**PROBLEM DESCRIPTION:** Rewrite the Emperor's Cup text from "The Emperor's Cup JFA" to "plus one invitee.", putting "guest team" in place of "invitee".
==== EXERCISE TEXT
List of annual association football matches

The Emperor's Cup JFA All-Japan Football Championship Tournament (天皇杯 JFA 全日本サッカー選手権大会, Tennōhai Jēefuē Zen-Nihon Sakkā Senshuken Taikai), (Note: The logo used in Japan is labeled 「天皇杯 JFA CHAMPIONSHIP」or「天皇杯」.) commonly known as the Emperor's Cup (天皇杯, サッカー天皇杯, Tennōhai, Sakkā Tennōhai) or Japan FA Cup, and rebranded as The JFA Emperor's Cup from 2024 onwards, is the Japanese national association football cup. The competition is open to all J1 and J2 League clubs as well as 47 amateur teams each representing their own prefecture plus one invitee.

The tournament was first held in 1921, the same year the Greater Japan Football Association (大日本蹴球協会, Dai-Nippon Shūkyū Kyōkai) was founded. Since then, 96 single-match finals have taken place. The 1926 edition was abandoned due to the death of Emperor Taishō. The 1934 cup was not held owing to the Far Eastern Championship Games. World War II caused two interruptions: the first in 1941–1945 amid the conflict itself and the second in 1947–1948, when Japan was occupied by the United States.
========
==== GIVEN DATA
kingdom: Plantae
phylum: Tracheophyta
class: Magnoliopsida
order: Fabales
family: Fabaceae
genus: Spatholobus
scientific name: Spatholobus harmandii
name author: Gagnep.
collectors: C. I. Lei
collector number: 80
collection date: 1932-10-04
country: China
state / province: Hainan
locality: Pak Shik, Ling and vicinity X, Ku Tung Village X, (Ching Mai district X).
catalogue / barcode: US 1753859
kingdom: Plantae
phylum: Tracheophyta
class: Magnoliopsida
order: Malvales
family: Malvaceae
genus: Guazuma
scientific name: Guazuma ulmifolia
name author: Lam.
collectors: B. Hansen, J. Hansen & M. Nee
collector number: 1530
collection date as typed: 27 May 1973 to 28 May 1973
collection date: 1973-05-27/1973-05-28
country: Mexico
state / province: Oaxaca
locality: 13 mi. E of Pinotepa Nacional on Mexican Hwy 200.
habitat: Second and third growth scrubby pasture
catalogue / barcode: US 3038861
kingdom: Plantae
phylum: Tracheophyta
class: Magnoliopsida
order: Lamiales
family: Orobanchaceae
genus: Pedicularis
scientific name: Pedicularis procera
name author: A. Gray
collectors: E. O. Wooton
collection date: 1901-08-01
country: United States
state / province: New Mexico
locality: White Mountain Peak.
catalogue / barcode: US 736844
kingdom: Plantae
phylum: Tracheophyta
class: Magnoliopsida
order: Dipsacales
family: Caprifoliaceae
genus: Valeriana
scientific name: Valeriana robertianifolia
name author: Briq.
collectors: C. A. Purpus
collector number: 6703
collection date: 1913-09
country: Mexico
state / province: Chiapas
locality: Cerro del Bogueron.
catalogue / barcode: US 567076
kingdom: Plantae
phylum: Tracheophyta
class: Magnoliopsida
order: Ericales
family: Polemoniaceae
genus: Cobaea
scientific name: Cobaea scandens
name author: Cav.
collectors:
========
**RESULT:**
The Emperor's Cup JFA All-Japan Football Championship Tournament (天皇杯 JFA 全日本サッカー選手権大会, Tennōhai Jēefuē Zen-Nihon Sakkā Senshuken Taikai), (Note: The logo used in Japan is labeled 「天皇杯 JFA CHAMPIONSHIP」or「天皇杯」.) commonly known as the Emperor's Cup (天皇杯, サッカー天皇杯, Tennōhai, Sakkā Tennōhai) or Japan FA Cup, and rebranded as The JFA Emperor's Cup from 2024 onwards, is the Japanese national association football cup. The competition is open to all J1 and J2 League clubs as well as 47 amateur teams each representing their own prefecture plus one guest team.